■ **WORK ITEM**: Although the entries contain pictures, write out only their text, exactly as it stands.

■ **PROVIDED RECORDS**:

┄┄┄┄┄┄

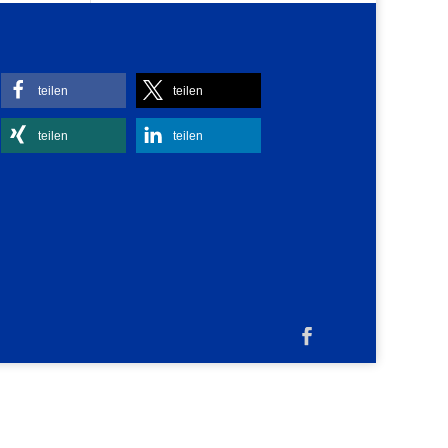
teilen
teilen
teilen
teilen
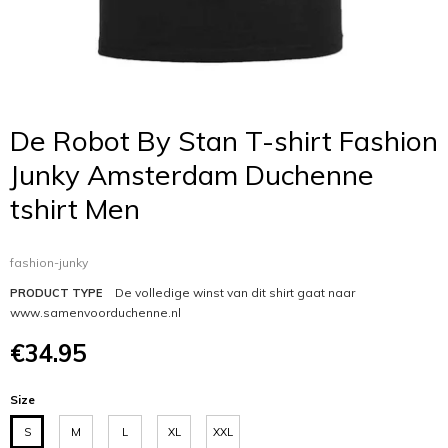
De Robot By Stan T-shirt Fashion
Junky Amsterdam Duchenne
tshirt Men
fashion-junky
De volledige winst van dit shirt gaat naar
PRODUCT TYPE
www.samenvoorduchenne.nl
€34.95
Size
S
M
L
XL
XXL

┄┄┄┄┄┄

■ **OUTPUT OF THE TASK**:
teilen
teilen
teilen
teilen
De Robot By Stan T-shirt Fashion
Junky Amsterdam Duchenne
tshirt Men
fashion-junky
De volledige winst van dit shirt gaat naar
PRODUCT TYPE
www.samenvoorduchenne.nl
€34.95
Size
S
M
L
XL
XXL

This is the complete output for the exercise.